* _Given passage_:
BEGIN
- Theatrical release poster
- Directed by: Gil Junger
- Written by: Karen McCullah Lutz; Kirsten Smith;
- Based on: The Taming of the Shrew by William Shakespeare
- Produced by: Andrew Lazar
- Starring: Julia Stiles; Heath Ledger; Joseph Gordon-Levitt; Larisa Oleynik; Larry Miller; Andrew Keegan; David Krumholtz; Susan May Pratt; Gabrielle Union;
- Cinematography: Mark Irwin
- Edited by: O. Nicholas Brown
- Music by: Richard Gibbs
- Production companies: Touchstone Pictures Mad Chance Jaret Entertainment
- Distributed by: Buena Vista Pictures Distribution
- Release date: March 31, 1999;
- Running time: 97 minutes
- Country: United States
- Language: English
- Budget: $13 million
- Box office: $53.5 million

= 10 Things I Hate About You =

1999 film by Gil Junger

10 Things I Hate About You is a 1999 American teen romantic comedy directed by Gil Junger (in his directorial debut) from a screenplay by Karen McCullah Lutz and Kirsten Smith. Loosely inspired by and based on William Shakespeare's comedy The Taming of the Shrew, it stars Julia Stiles, Heath Ledger, Joseph Gordon-Levitt, Larisa Oleynik, Larry Miller, Andrew Keegan, David Krumholtz, Susan May Pratt, and Gabrielle Union.

In the film, high-school student Cameron James (Gordon-Levitt) is unable to date sophomore Bianca Stratford (Oleynik) until her asocial feminist senior sister Kat (Stiles) dates, leading to Cameron recruiting bad boy classmate Patrick Verona (Ledger) to date Kat.

Development on 10 Things I Hate About You began once Lutz and Smith completed the screenplay in November 1997, with Junger attached to direct soon after. He sought to cast lesser profile actors for the film's lead roles; Stiles joined after several actors declined the role, while Ledger was cast three-and-a-half week prior to the start of principal photography, which took place between June and August 1998 in Tacoma and Seattle.

10 Things I Hate About You was theatrically released in the United States on 31 March 1999, by Buena Vista Pictures Distribution. It received generally positive reviews from critics, with praise for its screenplay and Stiles', Ledger's and Gordon-Levitt's performances: the film became their breakthrough roles. It grossed $53.5 million worldwide. 10 Things I Hate About You gained praise in later years for its themes and characters, becoming considered a cult classic and as one of the best teen romantic comedies of all time.
END
* _Collected data_:
BEGIN
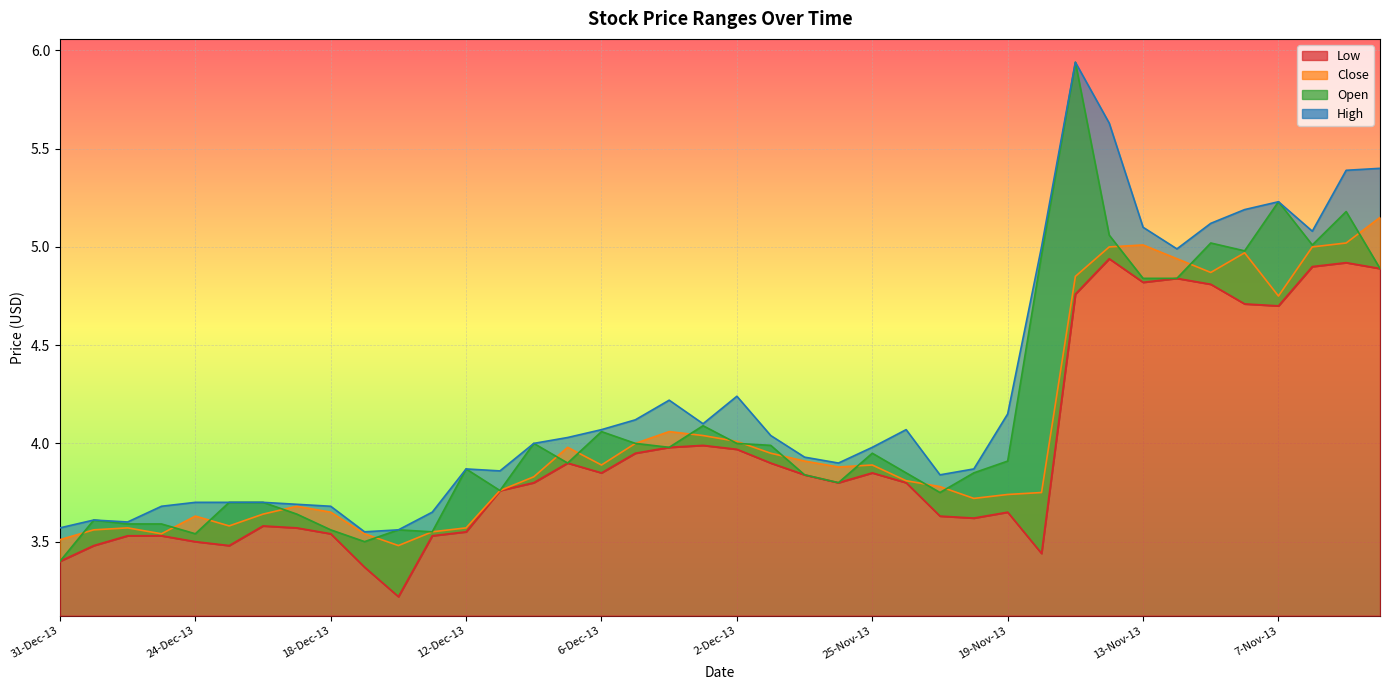

Which category has the lowest value across all series?

16-Dec-13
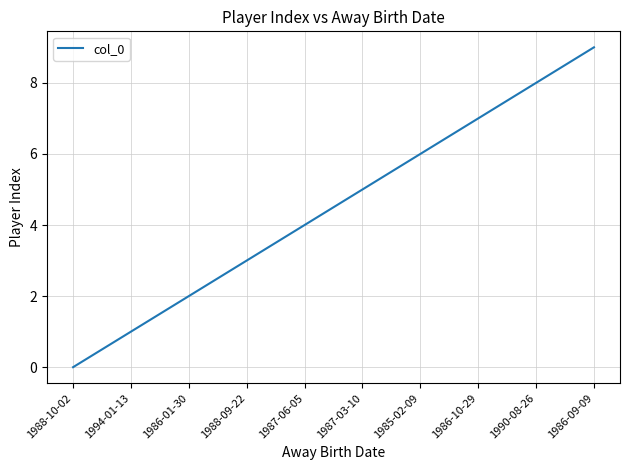

Reading right to left, transcribe all the data shown in this chart.

9	8	7	6	5	4	3	2	1	0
END
* _Exercise instructions_: Summarize the article above on 10 Things I Hate About You in three sentences.

* _Task solution_: 10 Things I Hate About You is a 1999 American teen romantic comedy directed by Gil Junger from a screenplay by Karen McCullah Lutz and Kirsten Smith, loosely based on William Shakespeare's The Taming of the Shrew. In the film, Cameron James cannot date Bianca Stratford until her sister Kat dates, so he recruits Patrick Verona to date Kat. Released in the United States on March 31, 1999, the film received generally positive reviews, grossed $53.5 million worldwide, and later came to be considered a cult classic.